A box with two objects in it moving down a conveyor belt  under a station with Sereact vision technology.
Sereact Lens is the company’s AI-based inventory management system. It uses AI and computer vision to monitor storage and picking bins in real time. | Source: Sereact

Sereact GmbH yesterday said it has raised €25 million, around $26 million, in Series A funding. The developer of hardware-agnostic artificial intelligence models said the round shows the potential of AI in robotics.

Since its founding in 2021, Sereact has worked to develop AI models that bring automation to warehousing, logistics, and beyond. Its Vision Language Action Models (VLAM) are intended to empower robots to understand and adapt to their environments in real time, without the need for complex programming.

“With our technology, robots act situationally rather than following rigidly programmed sequences,” stated Ralf Gulde, co-founder and CEO of Sereact. “They adapt to dynamic tasks in real time, enabling an unprecedented level of autonomy.”

The Stuttgart, Germany-based company won a 2024 RBR50 Robotics Innovation Award for its PickGPT software. PickGPT is a robotics transformer that combines large language models (LLMs) with Sereact’s computer vision.

The technology allows robot operators to instruct robots with natural language. By using generative AI, PickGPT enables robots to process natural language and visual information and correlate multimodal data.

Sereact takes a software-first approach

Sereact said the robotics industry is undergoing a fundamental shift. While most AI robotics companies focus on hardware-first products, Sereact said it is taking a software-first approach. This enables robots to function as intelligent, adaptable agents rather than pre-programmed machines, it claimed.

The company said this flexibility is what sets it apart and drives its vision to make embodied AI the standard for robotics across industries.

“The opportunities here are endless, and it’s great to see this kind of innovation coming from Europe,” said Johan Brenner, general partner at investor Creandum.

Sereact’s plans for the funding

Creandum led Sereact’s Series A round, which included participation from existing investors Point Nine and Air Street Capital.

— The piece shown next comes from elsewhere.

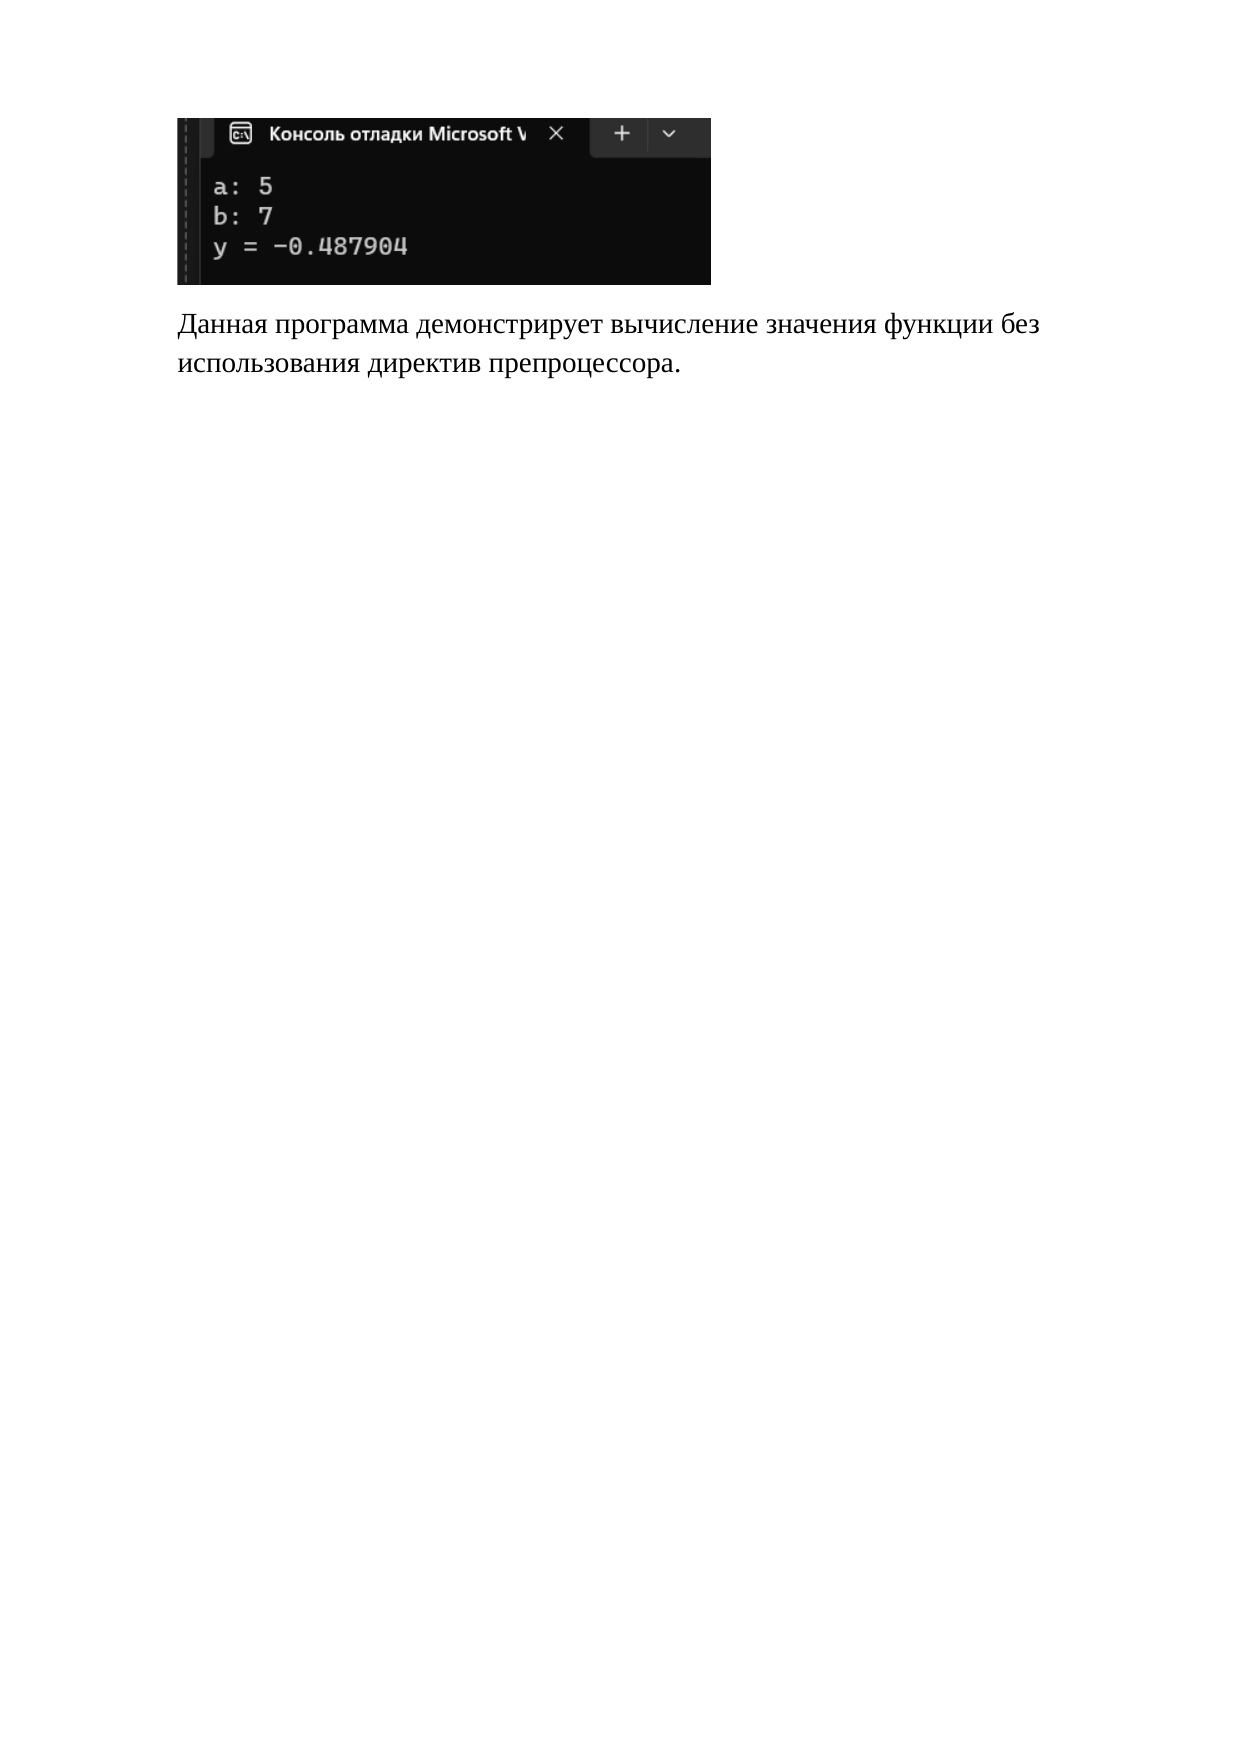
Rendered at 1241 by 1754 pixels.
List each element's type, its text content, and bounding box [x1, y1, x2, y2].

picture [177, 118, 711, 285]
text Данная программа демонстрирует вычисление значения функции без использования директив препроцессора. [177, 306, 1152, 378]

It also included business angels including former Formula 1 World Champion Nico Rosberg, former Google DeepMind head of product Mehdi Ghissassi, and Skype’s Ott Kaukver. In addition, Lars Nordwall of neo4j, Rubin Ritter of Zalando, and Torsten Reil and Niklas Köhler of Helsing participated.

Sereact said it will use the funding to accelerate its mission in several key areas:

  • Expanding research and development to support additional platforms, including mobile robots and humanoids
  • Developing AI systems for more complex tasks beyond logistics and manufacturing
  • Expanding its U.S. presence, building strategic partnerships, and growing its local team

“We’re on an exciting journey to become the leading platform for robotics applications that forever changes the daily lives of people and businesses,” said Gulde. “This oversubscribed round and our rapid technology progress enable us to democratize robotics and set new standards for autonomous systems in global markets.”

Customers including BMW Group, Daimler Truck, Bol, MS Direct, and Active Ants are already using Sereact’s AI robots. By operating in real-world environments, the company said its systems continuously improve, learning far beyond what synthetic training data alone can achieve.